The Council of Scientific and Industrial Research (CSIR) study, which factored tariffs, savings on fuel costs and avoided load shedding, showed that economies delivered by wind and PV have increased ten-fold since last year, when the net savings equalled ZAR 800m over 12 months.

The CSIR forecasts that these savings will continue to rise significantly while the country remains severely grid-constrained and the costs of expensive open-cycle gas turbine (around ZAR 5/kWh) and load shedding (ZAR 75/kWh) are offset by the increasing amount of green electricity feeding on to the grid.

The competitive nature of the government’s Renewable Energy Independent Power Producer’s Procurement Programme (REIPPPP) has ensured costs of wind and solar have fallen with every new bidding round: wind is 60-70 cents per KWh, with solar close to 80 cents.

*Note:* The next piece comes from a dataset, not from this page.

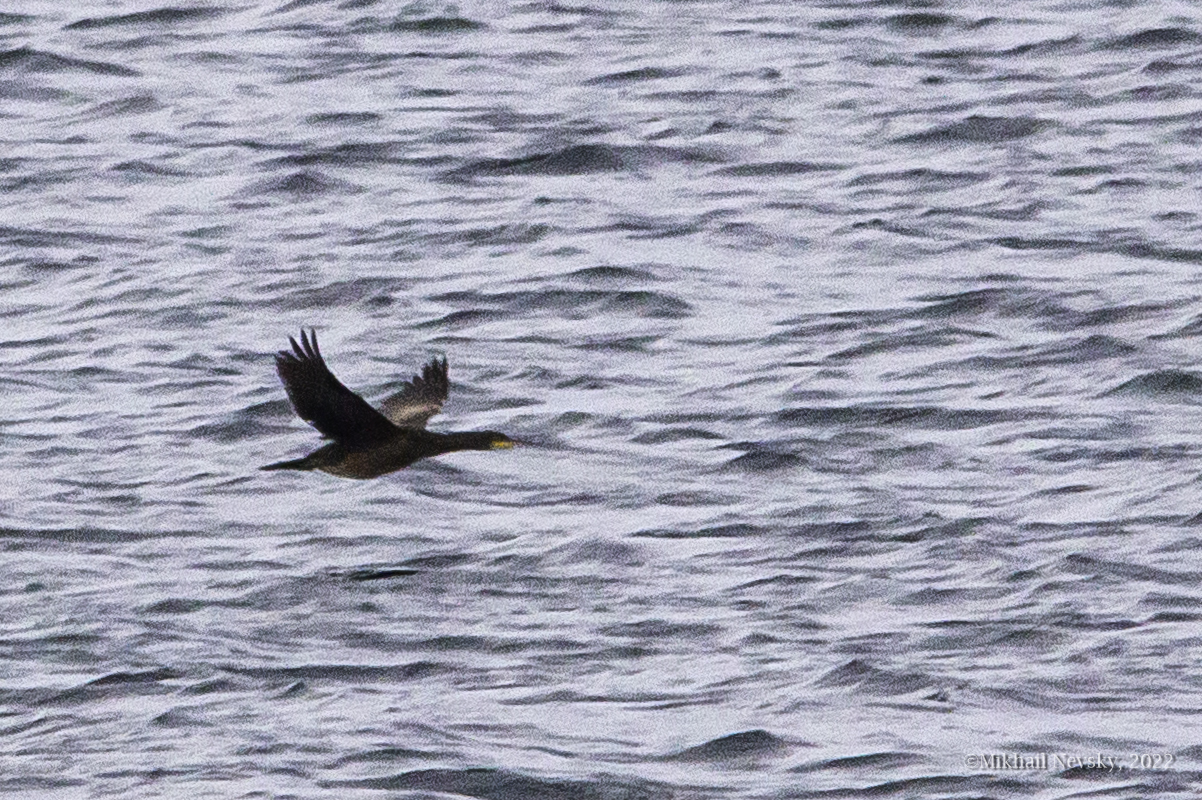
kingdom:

The CSIR figures are based on operating power plants that were bid in earlier bidding round at higher costs of 1.65 cents per KWh for wind and 1.98 cents for solar. As the projects secured at lower prices hit the grid, savings will escalate.

"Renewables can easily outcompete new coal. Wind has already reached grid parity and solar is close," Johan van den Berg , executive chair of the South African Renewable Energy Council (SAREC), tells Recharge. "Already The REIPPPP Round 4 wind farms on average outperform an Eskom fleet made up largely of 30-year-old, amortised coal plants.

“Add the substantial benefit of renewable energy when addressing South Africa’s electricity shortage, where we avoid load-shedding hours at more than 100 times the cost of the latest wind and solar energy prices, or generation in open-cycle gas turbines - at more than four times the cost. This causes the net cost of wind and solar to drop below zero."